**Task inputs**
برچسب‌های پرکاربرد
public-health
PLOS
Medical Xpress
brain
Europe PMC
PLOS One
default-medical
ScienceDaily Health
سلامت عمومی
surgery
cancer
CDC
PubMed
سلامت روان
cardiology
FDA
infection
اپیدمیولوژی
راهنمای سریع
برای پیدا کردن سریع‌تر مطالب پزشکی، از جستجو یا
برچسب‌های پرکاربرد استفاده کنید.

---

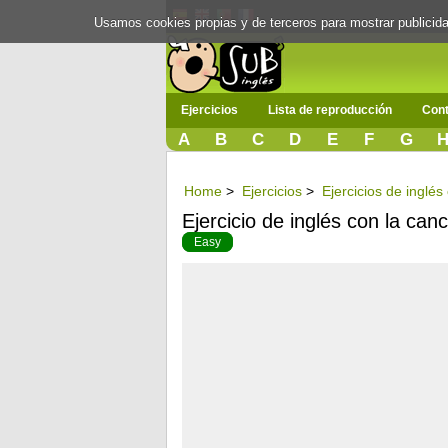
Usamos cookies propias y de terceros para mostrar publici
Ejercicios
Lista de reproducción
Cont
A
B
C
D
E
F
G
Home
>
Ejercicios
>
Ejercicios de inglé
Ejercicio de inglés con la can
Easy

**Brief**
Report how many lines of the records contain the string "سریع", treating case as significant. Give only the number.

**Answer to this exercise**
2